García-Ramírez Marta, Hernández Cristina, Simó Rafael
Centro de Investigación Biomédica en Red de Diabetes y Enfermedades Metabólicas, Instituto de Salud Carlos III, Diabetes Research Unit, Institut de Recerca Hospital Universitari Vall d'Hebron, Universitat Autònoma de Barcelona, Spain.
Diabetes Care. 2008 Jun;31(6):1189-94. doi: 10.2337/dc07-2075. Epub 2008 Mar 10.
The purpose of this study was to evaluate erythropoietin (Epo) and Epo receptor (EpoR) expression in the retina and in vitreous fluid from diabetic and nondiabetic donors. To gain insight into the mechanisms responsible for the regulation of Epo production in the retina, we also assessed retinal expression of hypoxia-inducible factors (HIF-1alpha and HIF-2alpha).

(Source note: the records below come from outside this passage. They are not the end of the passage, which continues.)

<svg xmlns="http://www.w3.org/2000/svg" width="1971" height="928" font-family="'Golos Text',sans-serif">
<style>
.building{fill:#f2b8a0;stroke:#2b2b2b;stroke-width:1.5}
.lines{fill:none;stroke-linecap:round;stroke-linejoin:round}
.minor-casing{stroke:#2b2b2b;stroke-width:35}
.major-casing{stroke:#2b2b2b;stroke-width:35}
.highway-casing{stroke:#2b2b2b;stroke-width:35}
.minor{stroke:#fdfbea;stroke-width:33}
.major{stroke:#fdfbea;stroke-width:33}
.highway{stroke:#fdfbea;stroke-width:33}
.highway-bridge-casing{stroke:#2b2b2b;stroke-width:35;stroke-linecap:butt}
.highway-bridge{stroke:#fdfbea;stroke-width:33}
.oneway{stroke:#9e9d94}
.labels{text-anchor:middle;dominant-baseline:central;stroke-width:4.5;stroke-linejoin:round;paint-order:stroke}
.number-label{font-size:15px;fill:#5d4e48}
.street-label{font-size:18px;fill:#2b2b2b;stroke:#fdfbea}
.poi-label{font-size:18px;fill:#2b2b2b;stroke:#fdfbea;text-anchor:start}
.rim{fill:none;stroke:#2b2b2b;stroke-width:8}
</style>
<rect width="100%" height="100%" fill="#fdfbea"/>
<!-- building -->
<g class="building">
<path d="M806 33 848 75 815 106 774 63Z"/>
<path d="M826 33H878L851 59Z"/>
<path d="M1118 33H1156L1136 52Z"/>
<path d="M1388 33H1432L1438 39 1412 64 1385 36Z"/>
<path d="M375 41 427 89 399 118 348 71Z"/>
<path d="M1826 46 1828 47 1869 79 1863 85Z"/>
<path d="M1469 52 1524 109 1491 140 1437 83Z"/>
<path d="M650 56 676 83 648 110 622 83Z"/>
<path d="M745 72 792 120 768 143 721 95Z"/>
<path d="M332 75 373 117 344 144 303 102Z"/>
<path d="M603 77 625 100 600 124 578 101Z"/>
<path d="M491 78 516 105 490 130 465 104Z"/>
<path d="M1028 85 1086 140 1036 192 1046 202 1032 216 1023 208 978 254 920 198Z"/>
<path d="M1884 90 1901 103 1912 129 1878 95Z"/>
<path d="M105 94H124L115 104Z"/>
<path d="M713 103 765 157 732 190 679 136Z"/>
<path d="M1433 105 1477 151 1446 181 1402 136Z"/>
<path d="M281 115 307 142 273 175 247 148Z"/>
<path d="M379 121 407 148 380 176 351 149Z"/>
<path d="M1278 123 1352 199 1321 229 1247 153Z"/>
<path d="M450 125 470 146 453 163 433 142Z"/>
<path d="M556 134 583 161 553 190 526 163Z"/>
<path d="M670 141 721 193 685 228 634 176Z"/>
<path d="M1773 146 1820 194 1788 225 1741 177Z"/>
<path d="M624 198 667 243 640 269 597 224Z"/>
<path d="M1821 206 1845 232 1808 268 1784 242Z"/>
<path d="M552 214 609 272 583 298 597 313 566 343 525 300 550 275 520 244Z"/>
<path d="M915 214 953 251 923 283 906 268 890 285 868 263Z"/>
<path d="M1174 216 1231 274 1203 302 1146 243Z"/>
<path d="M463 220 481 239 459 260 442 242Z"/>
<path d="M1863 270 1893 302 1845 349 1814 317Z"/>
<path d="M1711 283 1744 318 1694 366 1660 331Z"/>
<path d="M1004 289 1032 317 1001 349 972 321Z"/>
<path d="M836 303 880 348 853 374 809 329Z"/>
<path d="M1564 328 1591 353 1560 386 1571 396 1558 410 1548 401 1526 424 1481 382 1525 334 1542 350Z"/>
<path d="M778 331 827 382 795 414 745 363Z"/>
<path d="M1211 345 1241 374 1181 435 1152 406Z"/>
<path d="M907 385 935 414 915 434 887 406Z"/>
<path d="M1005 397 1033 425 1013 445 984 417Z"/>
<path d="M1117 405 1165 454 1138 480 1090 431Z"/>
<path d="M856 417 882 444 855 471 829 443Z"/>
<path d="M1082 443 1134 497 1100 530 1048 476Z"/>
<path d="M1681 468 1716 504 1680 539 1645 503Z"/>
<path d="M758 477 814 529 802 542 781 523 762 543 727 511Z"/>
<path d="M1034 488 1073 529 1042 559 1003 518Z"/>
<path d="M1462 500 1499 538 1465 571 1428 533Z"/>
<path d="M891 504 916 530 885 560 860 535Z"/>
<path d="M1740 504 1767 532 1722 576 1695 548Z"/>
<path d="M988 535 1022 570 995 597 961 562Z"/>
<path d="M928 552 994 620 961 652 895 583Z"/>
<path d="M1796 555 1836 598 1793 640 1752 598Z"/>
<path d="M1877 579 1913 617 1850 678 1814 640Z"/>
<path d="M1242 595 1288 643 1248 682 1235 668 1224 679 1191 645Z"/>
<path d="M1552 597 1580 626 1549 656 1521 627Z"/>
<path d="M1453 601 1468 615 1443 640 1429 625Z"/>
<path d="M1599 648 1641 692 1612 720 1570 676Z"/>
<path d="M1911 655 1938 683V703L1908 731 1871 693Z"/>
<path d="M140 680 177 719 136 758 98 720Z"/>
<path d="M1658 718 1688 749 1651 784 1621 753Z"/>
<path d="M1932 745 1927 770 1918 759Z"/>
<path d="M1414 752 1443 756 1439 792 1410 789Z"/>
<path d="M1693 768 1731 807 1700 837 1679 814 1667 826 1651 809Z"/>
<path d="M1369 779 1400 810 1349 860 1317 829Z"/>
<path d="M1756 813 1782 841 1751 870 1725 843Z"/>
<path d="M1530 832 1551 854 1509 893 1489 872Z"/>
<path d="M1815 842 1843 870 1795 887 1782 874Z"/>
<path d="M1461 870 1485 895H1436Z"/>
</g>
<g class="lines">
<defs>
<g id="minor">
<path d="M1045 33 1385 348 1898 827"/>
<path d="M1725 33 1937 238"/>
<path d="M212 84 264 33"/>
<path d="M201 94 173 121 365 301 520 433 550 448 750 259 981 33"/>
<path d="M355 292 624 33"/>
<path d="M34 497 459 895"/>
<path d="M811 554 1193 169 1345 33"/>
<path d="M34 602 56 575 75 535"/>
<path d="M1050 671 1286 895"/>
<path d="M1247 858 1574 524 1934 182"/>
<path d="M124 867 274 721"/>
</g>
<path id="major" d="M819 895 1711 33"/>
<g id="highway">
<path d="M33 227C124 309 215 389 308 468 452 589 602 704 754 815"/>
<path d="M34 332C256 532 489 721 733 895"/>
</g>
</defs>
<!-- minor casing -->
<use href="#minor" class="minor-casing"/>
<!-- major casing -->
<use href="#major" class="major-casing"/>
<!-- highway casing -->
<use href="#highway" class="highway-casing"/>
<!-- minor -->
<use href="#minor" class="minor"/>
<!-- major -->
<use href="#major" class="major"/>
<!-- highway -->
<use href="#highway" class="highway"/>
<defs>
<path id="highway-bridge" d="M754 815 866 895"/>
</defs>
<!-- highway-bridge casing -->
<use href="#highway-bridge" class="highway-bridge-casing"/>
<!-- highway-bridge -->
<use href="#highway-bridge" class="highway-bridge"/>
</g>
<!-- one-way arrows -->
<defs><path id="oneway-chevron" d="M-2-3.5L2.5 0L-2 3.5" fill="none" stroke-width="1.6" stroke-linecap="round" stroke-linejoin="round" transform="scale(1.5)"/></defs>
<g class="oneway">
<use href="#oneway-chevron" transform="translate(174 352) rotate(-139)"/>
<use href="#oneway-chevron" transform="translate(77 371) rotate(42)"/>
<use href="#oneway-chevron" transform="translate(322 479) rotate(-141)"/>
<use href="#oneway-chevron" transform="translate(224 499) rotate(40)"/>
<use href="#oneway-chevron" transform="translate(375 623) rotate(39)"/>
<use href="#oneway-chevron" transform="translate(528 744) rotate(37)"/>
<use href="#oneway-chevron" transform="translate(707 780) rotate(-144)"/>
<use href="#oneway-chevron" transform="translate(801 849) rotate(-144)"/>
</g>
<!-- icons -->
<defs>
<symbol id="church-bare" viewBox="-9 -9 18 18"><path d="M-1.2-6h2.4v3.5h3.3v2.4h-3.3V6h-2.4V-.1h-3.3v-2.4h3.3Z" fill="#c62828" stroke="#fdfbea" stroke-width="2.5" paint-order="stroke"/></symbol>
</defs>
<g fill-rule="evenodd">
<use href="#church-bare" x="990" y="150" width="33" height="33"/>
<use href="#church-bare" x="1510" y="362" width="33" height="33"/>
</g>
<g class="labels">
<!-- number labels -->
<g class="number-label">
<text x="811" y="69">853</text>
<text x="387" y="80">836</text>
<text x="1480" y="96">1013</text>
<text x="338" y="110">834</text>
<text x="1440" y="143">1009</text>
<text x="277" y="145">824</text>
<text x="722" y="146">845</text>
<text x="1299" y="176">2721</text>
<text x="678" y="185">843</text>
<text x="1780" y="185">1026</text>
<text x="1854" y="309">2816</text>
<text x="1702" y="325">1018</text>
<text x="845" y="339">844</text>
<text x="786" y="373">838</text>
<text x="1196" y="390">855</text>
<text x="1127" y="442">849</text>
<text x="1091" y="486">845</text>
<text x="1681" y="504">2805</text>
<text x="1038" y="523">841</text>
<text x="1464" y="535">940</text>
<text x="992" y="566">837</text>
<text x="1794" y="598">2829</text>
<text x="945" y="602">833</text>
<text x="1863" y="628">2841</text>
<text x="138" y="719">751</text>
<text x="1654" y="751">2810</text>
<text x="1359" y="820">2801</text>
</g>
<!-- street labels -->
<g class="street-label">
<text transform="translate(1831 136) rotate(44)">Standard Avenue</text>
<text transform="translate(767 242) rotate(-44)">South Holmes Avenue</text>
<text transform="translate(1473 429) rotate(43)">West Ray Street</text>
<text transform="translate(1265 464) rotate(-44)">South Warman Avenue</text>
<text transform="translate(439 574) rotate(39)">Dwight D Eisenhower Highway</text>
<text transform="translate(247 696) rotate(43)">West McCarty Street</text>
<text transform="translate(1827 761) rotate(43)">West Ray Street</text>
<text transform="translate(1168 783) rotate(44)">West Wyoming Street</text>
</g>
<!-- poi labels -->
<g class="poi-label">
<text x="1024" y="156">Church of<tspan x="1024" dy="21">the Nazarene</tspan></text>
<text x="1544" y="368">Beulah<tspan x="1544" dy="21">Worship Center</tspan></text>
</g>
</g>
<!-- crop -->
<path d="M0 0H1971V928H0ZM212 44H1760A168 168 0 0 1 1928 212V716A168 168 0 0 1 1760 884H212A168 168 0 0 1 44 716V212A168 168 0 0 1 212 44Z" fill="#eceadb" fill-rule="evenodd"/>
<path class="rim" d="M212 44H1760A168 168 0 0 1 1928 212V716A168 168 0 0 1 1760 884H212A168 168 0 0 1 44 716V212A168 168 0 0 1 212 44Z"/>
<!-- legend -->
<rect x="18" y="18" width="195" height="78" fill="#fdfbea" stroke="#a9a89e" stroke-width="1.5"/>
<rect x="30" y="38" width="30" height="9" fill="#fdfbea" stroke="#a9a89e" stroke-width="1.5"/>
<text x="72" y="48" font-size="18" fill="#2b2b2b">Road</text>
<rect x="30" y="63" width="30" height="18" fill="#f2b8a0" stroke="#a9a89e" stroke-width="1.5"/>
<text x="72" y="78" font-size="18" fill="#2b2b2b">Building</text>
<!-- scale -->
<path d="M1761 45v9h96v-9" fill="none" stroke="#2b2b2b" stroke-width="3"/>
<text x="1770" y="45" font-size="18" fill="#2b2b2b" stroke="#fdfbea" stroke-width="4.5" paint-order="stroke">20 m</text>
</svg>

Eighteen postmortem eyes from 9 diabetic patients without clinically detectable retinopathy were compared with 18 eyes from 9 nondiabetic donors. mRNA of Epo, HIF-1alpha, and HIF-2alpha (quantitative RT-PCR) were measured separately in neuroretina and retinal pigment epithelium (RPE). Epo and EpoR were assessed in the retina (immunofluorescence by confocal laser microscopy) and in the vitreous fluid (radioimmunoassay and enzyme-linked immunosorbent assay, respectively).
Epo and EpoR mRNAs were significantly higher in the RPE than in the neuroretina. Higher expression of Epo was detected in the retinas (both in the RPE and in the neuroretina) from diabetic donors. By contrast, EpoR expression was similar in both groups. We did not find any difference in HIF-1alpha and HIF-2alpha mRNA expression between diabetic and nondiabetic donors (both in RPE and neuroretina). Intravitreal Epo concentration was higher in diabetic donors than in nondiabetic control subjects. However, EpoR concentrations were similar in both groups.
Epo overexpression is an early event in the retina of diabetic patients, and this is not associated with any change in EpoR. At this early stage, other factors apart from hypoxia seem to be more important in accounting for the Epo upregulation that exists in the diabetic retina.
本研究旨在评估促红细胞生成素(Epo)和促红细胞生成素受体(EpoR)在糖尿病和非糖尿病供体的视网膜及玻璃体液中的表达情况。为深入了解视网膜中Epo产生的调控机制,我们还评估了缺氧诱导因子(HIF-1α和HIF-2α)的视网膜表达。
将9例无临床可检测视网膜病变的糖尿病患者的18只死后眼睛与9例非糖尿病供体的18只眼睛进行比较。分别在神经视网膜和视网膜色素上皮(RPE)中测量Epo、HIF-1α和HIF-2α的mRNA(定量逆转录聚合酶链反应)。通过共聚焦激光显微镜免疫荧光法评估视网膜中的Epo和EpoR,分别采用放射免疫分析法和酶联免疫吸附测定法评估玻璃体液中的Epo和EpoR。
RPE中Epo和EpoR的mRNA显著高于神经视网膜。在糖尿病供体的视网膜(RPE和神经视网膜)中检测到更高的Epo表达。相比之下,两组中EpoR的表达相似。我们未发现糖尿病和非糖尿病供体(RPE和神经视网膜)之间HIF-1α和HIF-2α mRNA表达有任何差异。糖尿病供体玻璃体内的Epo浓度高于非糖尿病对照受试者。然而,两组中EpoR的浓度相似。
Epo过表达是糖尿病患者视网膜的早期事件,且这与EpoR的任何变化无关。在这个早期阶段,除缺氧外的其他因素似乎在解释糖尿病视网膜中存在的Epo上调方面更为重要。